Workers forced to take time off because of COVID have lost $28 billion in wages
- During the first two years of the pandemic, a lot of workers had to call out for work.
- Workers were absent for illness, childcare, and other obligations — and less than half of absences were paid.
Working through a pandemic took its toll on many Americans — and a new study shows just how much of an economic hit the lowest-paid workers bore.
In fact, as workers dealt with unpaid absences from work for being sick, or having to deal with childcare and other personal obligations, it may have cost them $28 billion.
That's according to a paper from the Urban Institute and funded by the Robert Wood Johnson Foundation. Authors Chantel Boyens, Julia Raifman, and Kevin Werner looked at worker absences tracked by the Census Bureau's Current Population Survey.
It's yet another example of how the economic effects of the pandemic were felt unevenly, and the lowest-earning and most precarious workers were disproportionately impacted.
Those absences came when workers called out because they were sick, or had to deal with childcare and other family obligations. From March 2020 to February 2022, the number of absences rose by 50% compared to the two years prior. But only 42% of those absences were paid, according to the study.
Indeed, according to the Bureau of Labor Statistics, 77% of private-industry workers had access to paid sick leave as of March 2021. But that was disproportionately concentrated among high earners. Out of the workers in the lowest 10% of earners, just 33% had access to paid sick leave, compared to 95% of the workers in the highest 10%.

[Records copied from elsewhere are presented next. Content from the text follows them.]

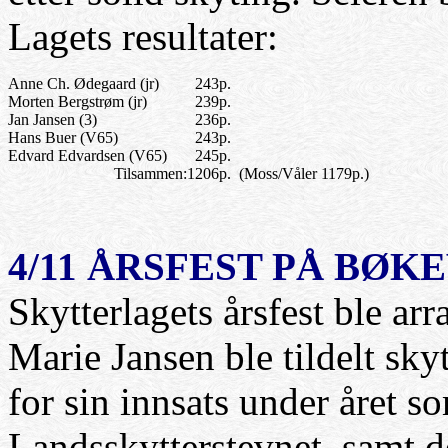
Lagets resultater:
Anne Ch. Ødegaard (jr)
243p.
Morten Bergstrøm (jr)
239p.
Jan Jansen (3)
236p.
Hans Buer (V65)
243p.
Edvard Edvardsen (V65)
245p.
Tilsammen:
1206p. (Moss/Våler 1179p.)
4/11
ÅRSFEST
PÅ BØK
Skytterlagets årsfest ble a
Marie Jansen ble tildelt sky
for sin innsats under året s
Landsskytterstevnet, samt d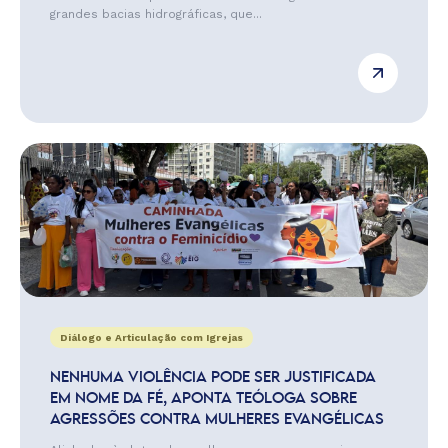
grandes bacias hidrográficas, que...
Diálogo e Articulação com Igrejas
NENHUMA VIOLÊNCIA PODE SER JUSTIFICADA
EM NOME DA FÉ, APONTA TEÓLOGA SOBRE
AGRESSÕES CONTRA MULHERES EVANGÉLICAS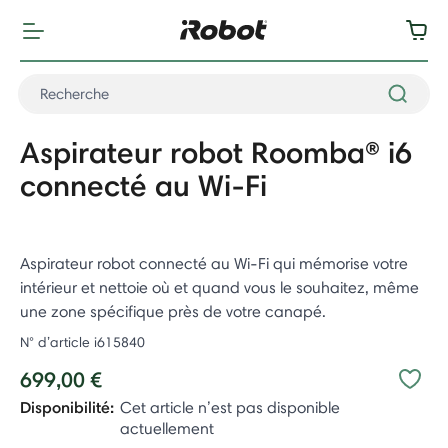
Aspirateur robot Roomba® i6
connecté au Wi-Fi
Aspirateur robot connecté au Wi-Fi qui mémorise votre
intérieur et nettoie où et quand vous le souhaitez, même
une zone spécifique près de votre canapé.
N° d’article
i615840
699,00 €
Disponibilité:
Cet article n’est pas disponible
actuellement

The study finds that low-earning workers, workers of color, and women were some of the groups with the biggest spikes in unpaid absences. Women were more likely to take unpaid absences, and workers in households earning below $25,000 were the most absent — they were 2.3 times more likely to not be at work than households making over $100,000.
The toll: Billions of dollars in missed wages. The authors wrote that "workers missed out on roughly $28 billion more in wages between March 2020 and February 2022 than the previous two years from absences because of illness, child care, and family or personal obligation."

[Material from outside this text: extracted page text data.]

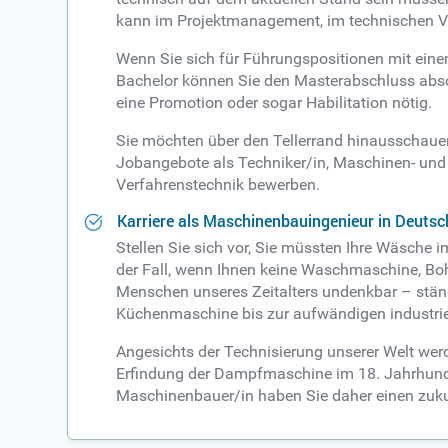
kann im Projektmanagement, im technischen Vert
Wenn Sie sich für Führungspositionen mit eine
Bachelor können Sie den Masterabschluss absolv
eine Promotion oder sogar Habilitation nötig.
Sie möchten über den Tellerrand hinausschaue
Jobangebote als Techniker/in, Maschinen- und
Verfahrenstechnik bewerben.
Karriere als Maschinenbauingenieur in Deutsc
Stellen Sie sich vor, Sie müssten Ihre Wäsche 
der Fall, wenn Ihnen keine Waschmaschine, Bo
Menschen unseres Zeitalters undenkbar – stän
Küchenmaschine bis zur aufwändigen industrie
Angesichts der Technisierung unserer Welt werd
Erfindung der Dampfmaschine im 18. Jahrhunder
Maschinenbauer/in haben Sie daher einen zukun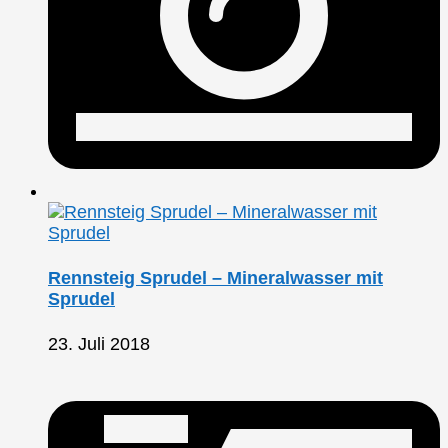
Rennsteig Sprudel – Mineralwasser mit
Sprudel
23. Juli 2018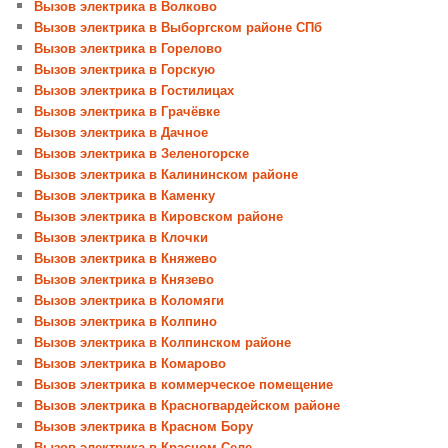
Вызов электрика в Волково
Вызов электрика в Выборгском районе СПб
Вызов электрика в Горелово
Вызов электрика в Горскую
Вызов электрика в Гостилицах
Вызов электрика в Грачёвке
Вызов электрика в Дачное
Вызов электрика в Зеленогорске
Вызов электрика в Калининском районе
Вызов электрика в Каменку
Вызов электрика в Кировском районе
Вызов электрика в Клочки
Вызов электрика в Княжево
Вызов электрика в Князево
Вызов электрика в Коломяги
Вызов электрика в Колпино
Вызов электрика в Колпинском районе
Вызов электрика в Комарово
Вызов электрика в коммерческое помещение
Вызов электрика в Красногвардейском районе
Вызов электрика в Красном Бору
Вызов электрика в Красном Селе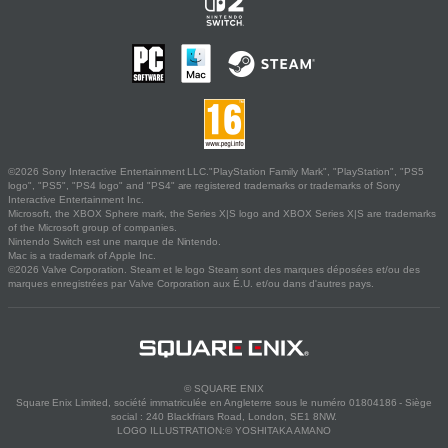
©2026 Sony Interactive Entertainment LLC."PlayStation Family Mark", "PlayStation", "PS5
logo", "PS5", "PS4 logo" and "PS4" are registered trademarks or trademarks of Sony
Interactive Entertainment Inc.
Microsoft, the XBOX Sphere mark, the Series X|S logo and XBOX Series X|S are trademarks
of the Microsoft group of companies.
Nintendo Switch est une marque de Nintendo.
Mac is a trademark of Apple Inc.
©2026 Valve Corporation. Steam et le logo Steam sont des marques déposées et/ou des
marques enregistrées par Valve Corporation aux É.U. et/ou dans d'autres pays.
© SQUARE ENIX
Square Enix Limited, société immatriculée en Angleterre sous le numéro 01804186 - Siège
social : 240 Blackfriars Road, London, SE1 8NW.
LOGO ILLUSTRATION:© YOSHITAKA AMANO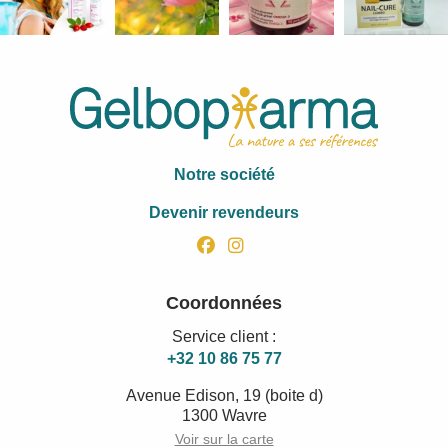
Notre société
Devenir revendeurs
facebook
instagram
Coordonnées
Service client :
+32 10 86 75 77
Avenue Edison, 19 (boite d)
1300 Wavre
Voir sur la carte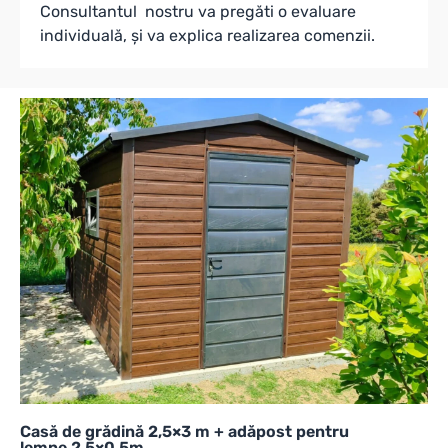
Consultantul nostru va pregăti o evaluare
individuală, și va explica realizarea comenzii.
Casă de grădină 2,5×3 m + adăpost pentru
lemne 2,5×0,5m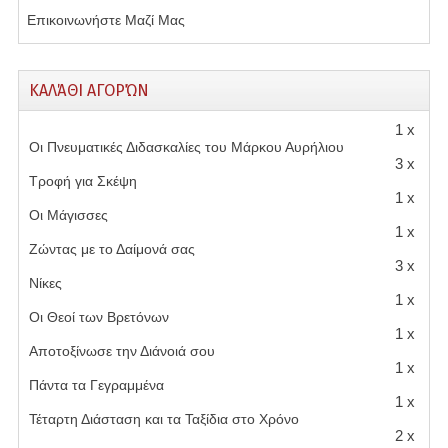
Επικοινωνήστε Μαζί Μας
ΚΑΛΆΘΙ ΑΓΟΡΏΝ
1 x
Οι Πνευματικές Διδασκαλίες του Μάρκου Αυρήλιου
3 x
Τροφή για Σκέψη
1 x
Οι Μάγισσες
1 x
Ζώντας με το Δαίμονά σας
3 x
Νίκες
1 x
Οι Θεοί των Βρετόνων
1 x
Αποτοξίνωσε την Διάνοιά σου
1 x
Πάντα τα Γεγραμμένα
1 x
Τέταρτη Διάσταση και τα Ταξίδια στο Χρόνο
2 x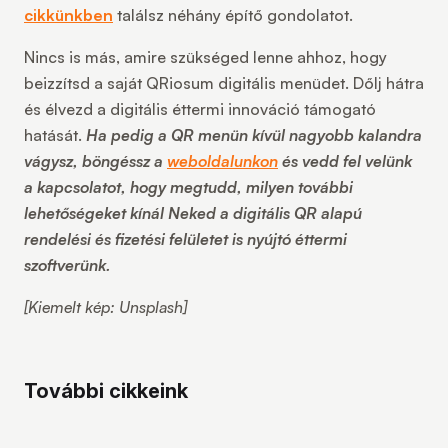
cikkünkben
találsz néhány építő gondolatot.
Nincs is más, amire szükséged lenne ahhoz, hogy
beizzítsd a saját QRiosum digitális menüdet. Dőlj hátra
és élvezd a digitális éttermi innováció támogató
hatását.
Ha pedig a QR menün kívül nagyobb kalandra
vágysz, böngéssz a
weboldalunkon
és vedd fel velünk
a kapcsolatot, hogy megtudd, milyen további
lehetőségeket kínál Neked a digitális QR alapú
rendelési és fizetési felületet is nyújtó éttermi
szoftverünk.
[Kiemelt kép: Unsplash]
További cikkeink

That was falling mostly on "populations most vulnerable to economic hardship, including people who are low income, self-employed, Black, Hispanic/Latinx, and women," according to the report.
Existing available leave "policies fail to cover many workers who are most at risk of COVID-19 and economic hardships resulting from a temporary loss of wages," the authors wrote.

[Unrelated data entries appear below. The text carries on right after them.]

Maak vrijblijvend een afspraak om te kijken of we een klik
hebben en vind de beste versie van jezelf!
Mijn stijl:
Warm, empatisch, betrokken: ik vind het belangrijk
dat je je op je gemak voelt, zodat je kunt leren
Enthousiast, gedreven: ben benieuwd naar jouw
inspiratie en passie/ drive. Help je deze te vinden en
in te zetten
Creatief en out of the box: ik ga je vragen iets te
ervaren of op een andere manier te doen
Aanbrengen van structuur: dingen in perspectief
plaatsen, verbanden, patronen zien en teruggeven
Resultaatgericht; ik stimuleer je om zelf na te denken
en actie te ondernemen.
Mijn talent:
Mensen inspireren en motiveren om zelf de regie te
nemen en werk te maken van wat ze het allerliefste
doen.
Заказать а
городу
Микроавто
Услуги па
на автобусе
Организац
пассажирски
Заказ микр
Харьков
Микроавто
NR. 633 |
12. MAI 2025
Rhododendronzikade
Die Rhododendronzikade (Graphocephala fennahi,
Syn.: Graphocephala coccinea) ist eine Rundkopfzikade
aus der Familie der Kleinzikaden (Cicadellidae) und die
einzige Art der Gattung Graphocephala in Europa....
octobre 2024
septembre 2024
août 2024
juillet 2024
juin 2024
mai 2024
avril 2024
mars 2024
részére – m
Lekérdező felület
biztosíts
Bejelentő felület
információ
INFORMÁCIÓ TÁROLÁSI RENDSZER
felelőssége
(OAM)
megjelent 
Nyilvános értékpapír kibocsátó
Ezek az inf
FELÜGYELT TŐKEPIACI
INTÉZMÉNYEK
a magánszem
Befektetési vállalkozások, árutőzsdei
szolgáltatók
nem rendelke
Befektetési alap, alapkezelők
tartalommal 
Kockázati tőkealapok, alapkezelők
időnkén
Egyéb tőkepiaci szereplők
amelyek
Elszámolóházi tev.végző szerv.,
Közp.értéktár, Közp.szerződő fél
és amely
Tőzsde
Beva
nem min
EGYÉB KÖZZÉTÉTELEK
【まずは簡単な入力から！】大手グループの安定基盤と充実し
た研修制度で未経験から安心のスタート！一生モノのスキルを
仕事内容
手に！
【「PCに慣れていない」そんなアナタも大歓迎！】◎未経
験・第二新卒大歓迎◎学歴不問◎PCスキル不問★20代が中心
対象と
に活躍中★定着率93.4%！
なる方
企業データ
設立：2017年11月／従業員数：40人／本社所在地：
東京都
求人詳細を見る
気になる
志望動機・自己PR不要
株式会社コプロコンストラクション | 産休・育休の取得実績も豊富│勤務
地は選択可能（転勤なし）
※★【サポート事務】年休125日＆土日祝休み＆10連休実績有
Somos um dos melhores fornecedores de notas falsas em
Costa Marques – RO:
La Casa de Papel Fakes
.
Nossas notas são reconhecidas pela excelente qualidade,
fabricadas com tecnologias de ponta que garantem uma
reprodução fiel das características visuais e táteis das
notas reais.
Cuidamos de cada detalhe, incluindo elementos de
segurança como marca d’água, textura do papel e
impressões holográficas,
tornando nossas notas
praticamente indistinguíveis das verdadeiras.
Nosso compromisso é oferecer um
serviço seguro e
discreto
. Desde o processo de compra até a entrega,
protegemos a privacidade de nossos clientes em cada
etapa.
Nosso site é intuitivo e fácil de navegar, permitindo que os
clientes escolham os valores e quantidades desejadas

As Economic Policy Institute's Elise Gould previously told Insider, paid sick days can be helpful for parents who need to care for their family or their own health. However, recent attempts to institute widespread leave access have failed, meaning that workers have to rely on their employers — or their own savings — to keep themselves afloat if they need to take time off.
"The lack of paid sick leave and the profound level of economic insecurity, that is just kind of the status quo for most of this workforce," Kristen Harknett, cofounder of The Shift Project and an professor of sociology at the University of California San Francisco, previously told Insider's Bethany Dawson. "That means that if you skip work, you're foregoing pay at a minimum, and jeopardizing your job, potentially, as well."
Although new coronavirus cases aren't as high as they previously were during the pandemic, the authors of the brief note why having paid sick leave available is still important as the pandemic continues.
"As COVID-19 reinfections become more likely, a lack of paid sick leave and paid family and medical leave policies increasingly contributes to economic hardship, food insufficiency, and housing insecurity among workers and their families," the authors of the report wrote.